Dataset excerpt –
_ _ _

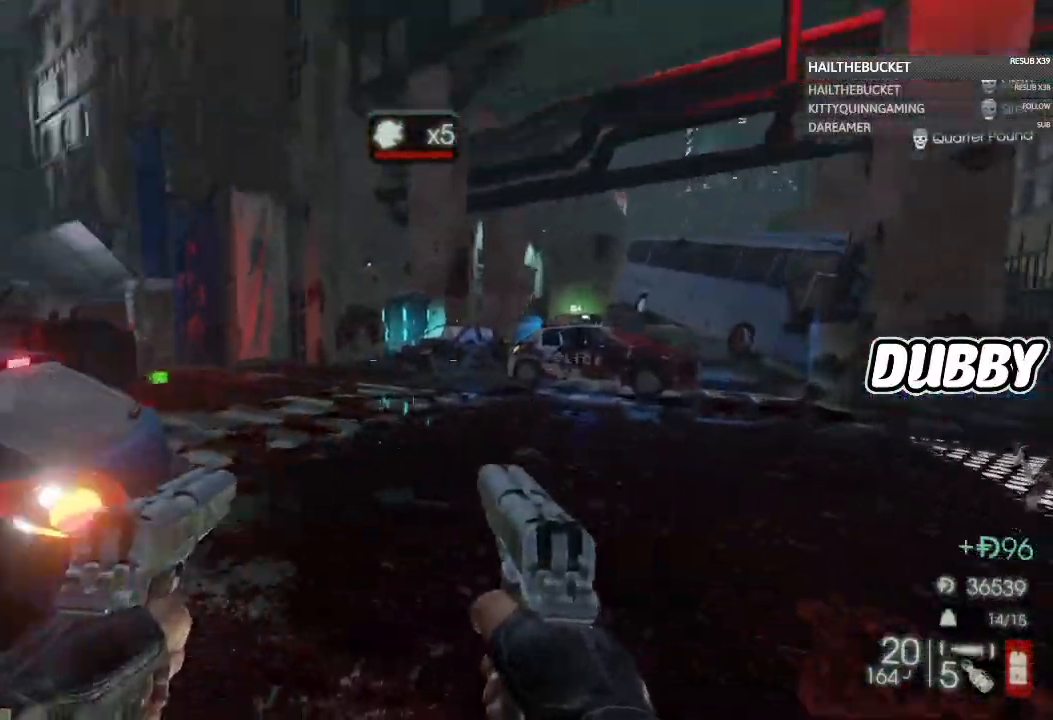
{"dt_ms": 500, "buttons": [], "left_stick": "down", "right_stick": "center", "button_events": []}
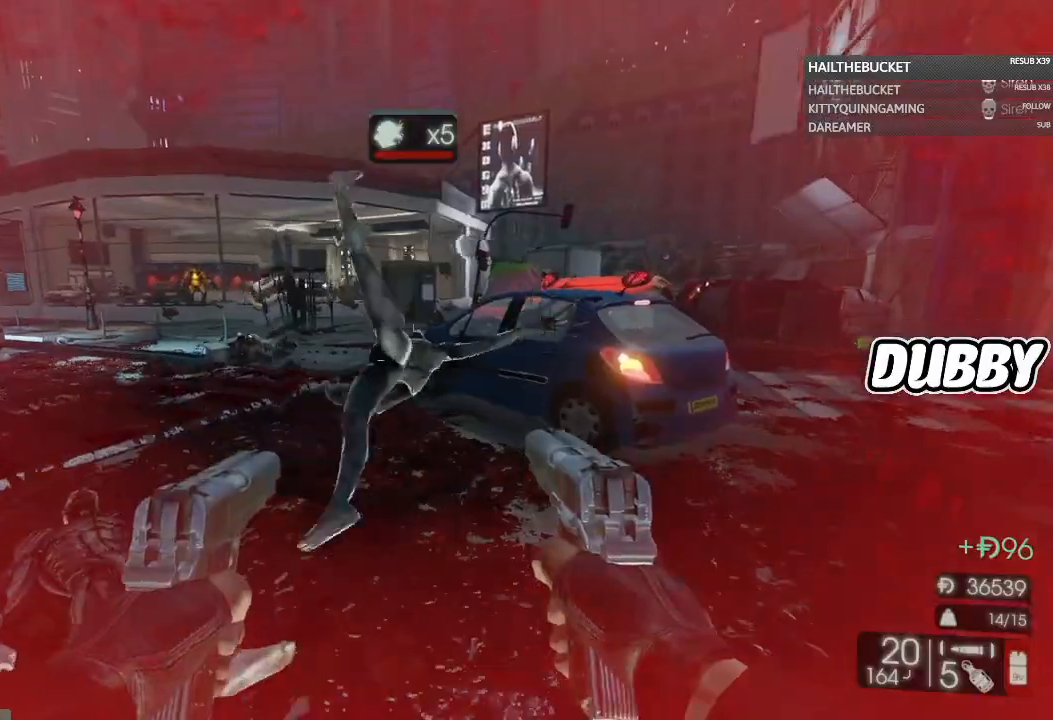
{"dt_ms": 500, "buttons": [], "left_stick": "down-right", "right_stick": "left", "button_events": [[100, "L2", "down"], [217, "L2", "up"]]}
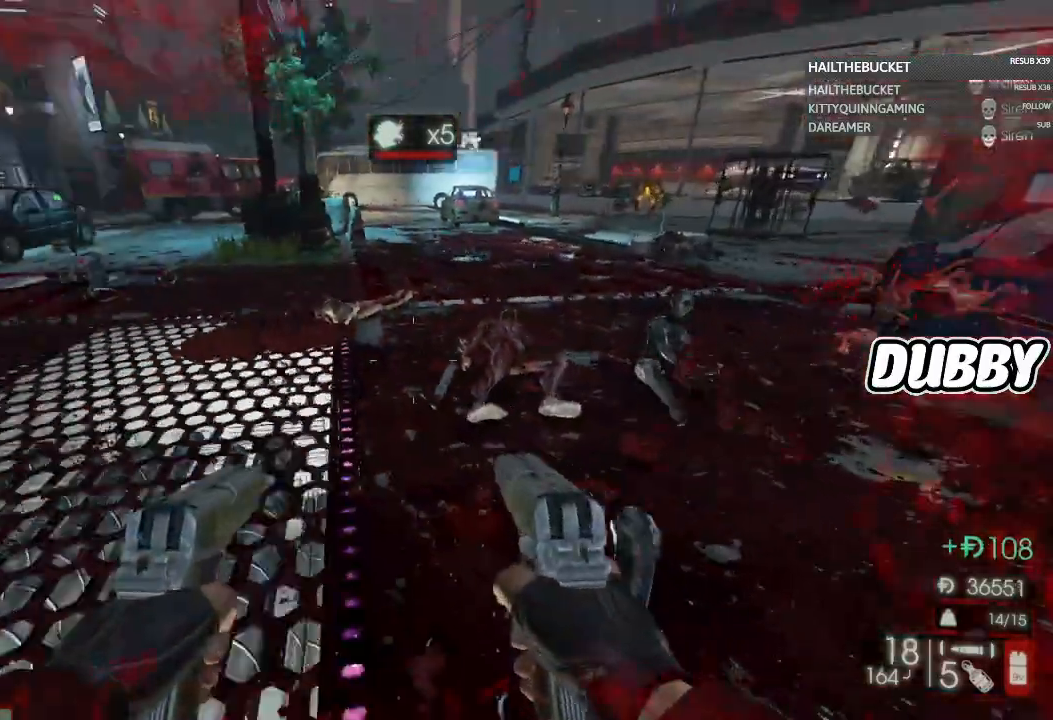
{"dt_ms": 500, "buttons": [], "left_stick": "left", "right_stick": "up-left", "button_events": []}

_ _ _

Task goal – Full copy, no pictures: write out each line of the data exactly as it stands.

Answer to the exercise –
{"dt_ms": 500, "buttons": [], "left_stick": "down", "right_stick": "center", "button_events": []}
{"dt_ms": 500, "buttons": [], "left_stick": "down-right", "right_stick": "left", "button_events": [[100, "L2", "down"], [217, "L2", "up"]]}
{"dt_ms": 500, "buttons": [], "left_stick": "left", "right_stick": "up-left", "button_events": []}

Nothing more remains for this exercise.